Mr. Pike, Tear Down This ASCII Wall!
theodp writes "To move forward with programming languages, argues Poul-Henning Kamp, we need to break free from the tyranny of ASCII. While Kamp admires programming language designers like the Father-of-Go Rob Pike, he simply can't forgive Pike for 'trying to cram an expressive syntax into the straitjacket of the 95 glyphs of ASCII when Unicode has been the new black for most of the past decade.' Kamp adds: 'For some reason computer people are so conservative that we still find it more uncompromisingly important for our source code to be compatible with a Teletype ASR-33 terminal and its 1963-vintage ASCII table than it is for us to be able to express our intentions clearly.' So, should the new Hello World look more like this?"
There are several potential problems, but also some very old solutions. The problem with your 'get a better keyboard' idea is that source code is another form of communication. I work on a couple of projects that have contributors in France, Britain, Taiwan, the USA, China, and Japan. ASCII is the lowest common denominator - all of these people use different keyboard layouts, optimised for their native language, but all of them can enter ASCII.
The solution was available in pretty much every Smalltalk implementation from the early '80s. Smalltalk uses the caret character for return statements, but pretty much any editor will display it as an up arrow (which doesn't appear on any character that I've seen). There's no reason why the editor has to display exactly the same characters that appear in the source code, or has to insert exactly the typed characters into the source file.
I am TheRaven on Soylent News
For programming languages, we already have that - \u1234 or \U12345678 are used as escape sequences in C++, Java and C# for just this purpose. There's nothing stopping an IDE from rendering them as if they were actual symbols and not escape sequences, too, though I haven't seen that in practice.

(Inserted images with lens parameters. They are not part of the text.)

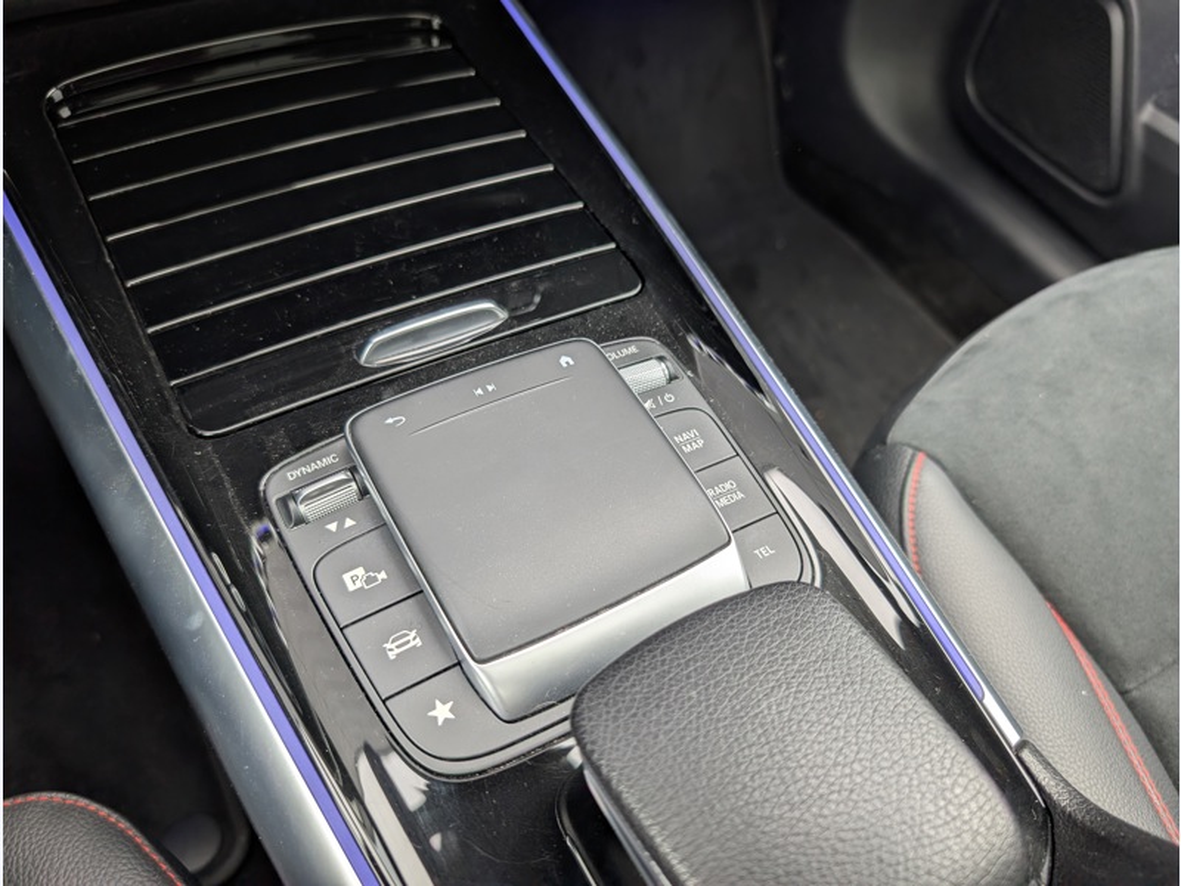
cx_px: 590
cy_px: 443
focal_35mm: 24
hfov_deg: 71.6
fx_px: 819
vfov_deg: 56.8
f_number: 1.68
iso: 66
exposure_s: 1/78.8
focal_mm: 6.9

A lot of C compilers expect unicode source files. As I recall, the Windows headers are all UTF-16, so the MS compilers are designed to handle unicode input. Clang expects UTF-8 source code. The language rejects non-ASCII symbols in identifiers, but you can use them in comments and string literals. The D compiler ignores HTML markup in the source code (I think - it did ten years ago when I last looked), so you can mark up your source code in any way that you like and have this markup preserved, although it's semantically irrelevant.
I am TheRaven on Soylent News
>>On the other hand, you have German. They have so long words and even longer sentences
What are you talking about? In German, you can have words that are entire paragraphs. =)
For example, the Reichsdeputationshauptschluss of 1803 ended the Reichsunmittelbarkeit of the HRE.
(And no, Firefox, those wards are not typos, just sentences.)